Она повернулась к письменному столу и взяла свернутые в трубку листы, которые передала Иву де Сен-Тессе, а потом продолжила:

— Здесь грамоты на владение графством Фижак! Оно находится, как вы, вероятно, знаете, в Оверни и, следовательно, в той провинции, которую мне завещала моя мать Мадлен де ла Тур д’Оверни. Вы будете там в полной безопасности, а мне ваше присутствие там будет приятно. Ведь в имении Шартьер вас бы ожидали лишь развалины. Начните в Оверни все сначала и, заверяю вас, не пожалеете…

Великодушный жест королевы, известной своей экономностью, лишил Флёр дара речи, и она могла лишь наблюдать, как ее супруг с почтительным поклоном принял неожиданный подарок. Когда он собрался выразить свою благодарность и уже открыл было рот, Катарина Медичи резким взмахом руки показала, что это ни к чему.

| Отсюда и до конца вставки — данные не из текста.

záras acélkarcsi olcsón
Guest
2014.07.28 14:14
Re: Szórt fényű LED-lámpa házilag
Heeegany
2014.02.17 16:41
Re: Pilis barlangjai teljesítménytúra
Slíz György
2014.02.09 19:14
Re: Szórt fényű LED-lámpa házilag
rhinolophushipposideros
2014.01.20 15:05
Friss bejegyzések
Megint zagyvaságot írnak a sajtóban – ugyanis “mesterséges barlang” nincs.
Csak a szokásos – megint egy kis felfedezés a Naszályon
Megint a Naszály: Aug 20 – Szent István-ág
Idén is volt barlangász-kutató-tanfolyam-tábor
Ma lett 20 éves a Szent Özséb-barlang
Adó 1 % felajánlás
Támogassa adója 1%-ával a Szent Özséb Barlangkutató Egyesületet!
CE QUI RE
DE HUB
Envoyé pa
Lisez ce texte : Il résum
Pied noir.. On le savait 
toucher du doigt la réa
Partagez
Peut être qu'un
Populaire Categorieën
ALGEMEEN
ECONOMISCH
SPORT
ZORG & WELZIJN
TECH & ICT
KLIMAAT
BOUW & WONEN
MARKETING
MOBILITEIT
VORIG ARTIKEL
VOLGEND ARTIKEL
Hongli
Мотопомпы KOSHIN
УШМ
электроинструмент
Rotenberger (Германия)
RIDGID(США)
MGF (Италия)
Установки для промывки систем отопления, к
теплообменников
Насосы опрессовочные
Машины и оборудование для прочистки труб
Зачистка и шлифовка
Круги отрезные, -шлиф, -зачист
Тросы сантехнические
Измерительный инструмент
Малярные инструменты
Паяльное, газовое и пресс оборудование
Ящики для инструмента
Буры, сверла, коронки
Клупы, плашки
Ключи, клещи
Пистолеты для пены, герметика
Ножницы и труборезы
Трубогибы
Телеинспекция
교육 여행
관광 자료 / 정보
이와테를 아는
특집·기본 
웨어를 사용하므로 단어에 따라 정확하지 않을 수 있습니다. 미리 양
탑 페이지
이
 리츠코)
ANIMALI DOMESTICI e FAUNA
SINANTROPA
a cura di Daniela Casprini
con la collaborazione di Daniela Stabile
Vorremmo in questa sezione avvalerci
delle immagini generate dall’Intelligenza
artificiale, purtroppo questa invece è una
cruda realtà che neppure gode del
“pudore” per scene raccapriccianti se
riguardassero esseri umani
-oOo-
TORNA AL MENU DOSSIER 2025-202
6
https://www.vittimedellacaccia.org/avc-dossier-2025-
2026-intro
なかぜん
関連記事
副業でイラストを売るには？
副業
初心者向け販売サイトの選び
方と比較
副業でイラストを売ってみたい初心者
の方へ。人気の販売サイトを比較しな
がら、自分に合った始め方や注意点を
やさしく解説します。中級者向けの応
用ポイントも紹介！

— Нет, нечего меня благодарить. Сам король должен был компенсировать вам потери, которые вы понесли, служа ему. Но я хочу лишь оценить то, на что вы пошли ради спасения одной из моих самых любимых фрейлин. Симпатия, которую я питаю к вашей отважной супруге, очень глубока, и я знаю, что она отвечает мне тем же. Не забывайте меня, малышка моя, и возвращайтесь ко двору, как только повеет более благоприятным для нас ветром!

И тут Флёр оказалась в пахнущих пряными восточными травами объятиях и ощутила на своей щеке поцелуй.

— Надеюсь, дорогая моя, в вашем замке Фижак вы найдете возможность усовершенствовать свое швейное мастерство. Ибо следует признать, что в этой области вы, по сравнению с другими областями, выглядите не лучшим образом, — добавила королева в тоне материнского назидания.